The SEC periodically issues guidance on special-purpose disclosures to keep investors and lenders informed about the effects of a particular event or unprecedented market conditions. For example, in 2020, the SEC’s Division of Corporation Finance (CorpFin) issued guidance to help companies better disclose the effects of the COVID-19 pandemic.

As companies begin preparing their 2022 financials, Stephanie Sullivan, a CorpFin associate chief accountant, advised them to be transparent about any lingering impacts of the pandemic, related changes that have become permanent and other factors that aren’t directly related to the pandemic. For example, companies may need to disclose:

  • Increased costs associated with employees returning to office,
  • Wage increases,
  • Continued supply shortages,
  • Liquidity responses to increases in interest rates and oil prices, and
  • New supply chain financial arrangements that could impact cash flows.

“We certainly recognize that a lot of disclosures that were made in 2020 and 2021 no longer continue to be relevant, and they should be removed from the filing. We expect disclosures to be evolving: Things removed and things added,” said Sullivan.

For more information

As audit season approaches, it’s important to focus on these five reporting issues. But there may be others that aren’t on the SEC’s radar that are relevant to your current situation. Contact your CPA to help you provide transparency to stakeholders during these uncertain times.

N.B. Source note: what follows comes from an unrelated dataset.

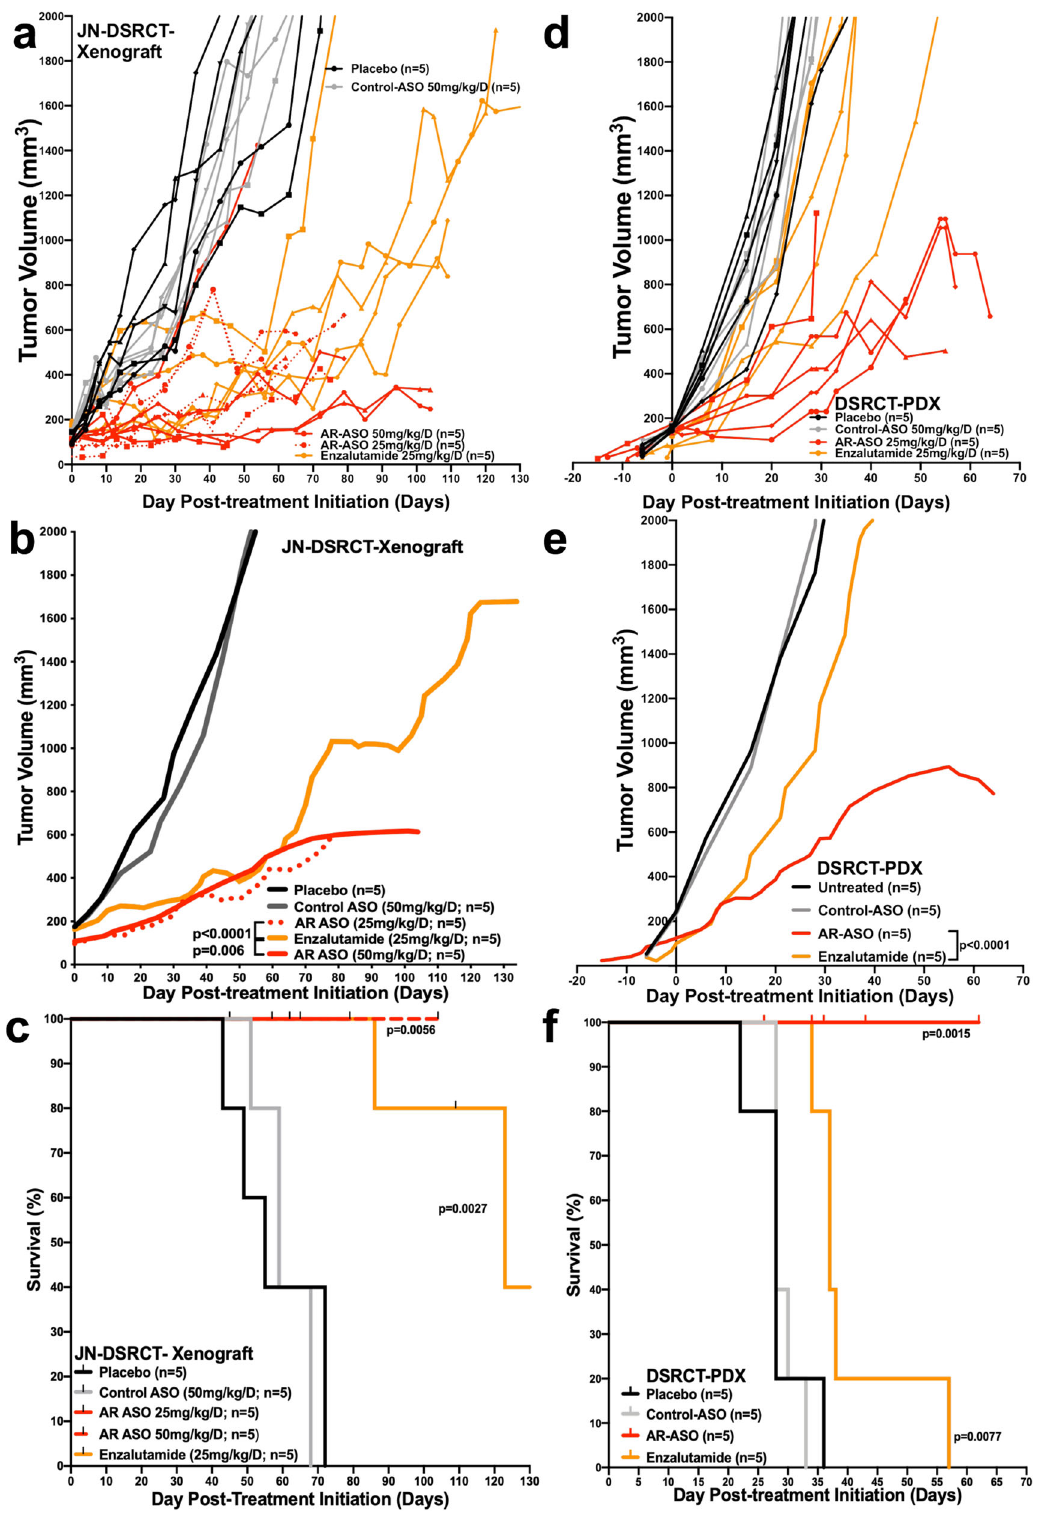
Fig. 5 Preclinical ef fi cacy of AR antisense-based therapy for the treatment of DSRCT. a – c Therapeutic effect of AR blockade in JN-DSRCT xenografts done in three replicates. Tumor-bearing mice volumes and survival were reported after treatment with enzalutamide (25 mg/kg, orange), AR-ASO (25 mg/kg, regular red; 50 mg/kg, dotted red), control ASO (gray), or placebo (black). The top panel ( a ) shows the individual data for each mouse; the middle panel ( b ) shows a smoothed grouped median of relative tumor volumes; the lower panel ( c ) shows the survival Kaplan – Meier curves of each treated group of mice. d – f Similar data is shown for a DSRCT PDX treated with the same agents. d Individual PDX data, e smoothed PDX data, and f Kaplan – Meier curves for the DSRCT PDX. P values reported for the smoothed tumor growth curves ( b and e ) were calculated by a two-tailed unpaired t - test. Kaplan – Meier P values were calculated by the log-rank (Mantel – Cox) test. n is the number of mice treated in each treatment group.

Sidebar: Auditing with an eye on fraud

In a public statement issued on October 11, Securities and Exchange Commission (SEC) Acting Chief Accountant Paul Munter urged auditors to give special attention to their fraud risk assessments this year. He’s worried that the current volatile economic and geopolitical environment may result in new pressures, opportunities or rationalizations for fraud.

Auditors must apply due professional care and skepticism when designing audit procedures — such as inquiries and tests — to identify potential fraud risks. Specifically, Munter said auditors should be skeptical of what management provides when the timing or manner in which audit evidence is produced is questionable. Examples of red flags include:

  • Invoices for large amounts with vague descriptions,
  • Invoices with related parties that have descriptions outside the normal course of business, and
  • “New” evidence provided by management in the late stages of the audit process that may involve a difficult or contentious audit matter.

“Auditors should avoid any assumptions of honesty, be mindful of potential unconscious biases, and apply the appropriate level of professional skepticism,” said Munter.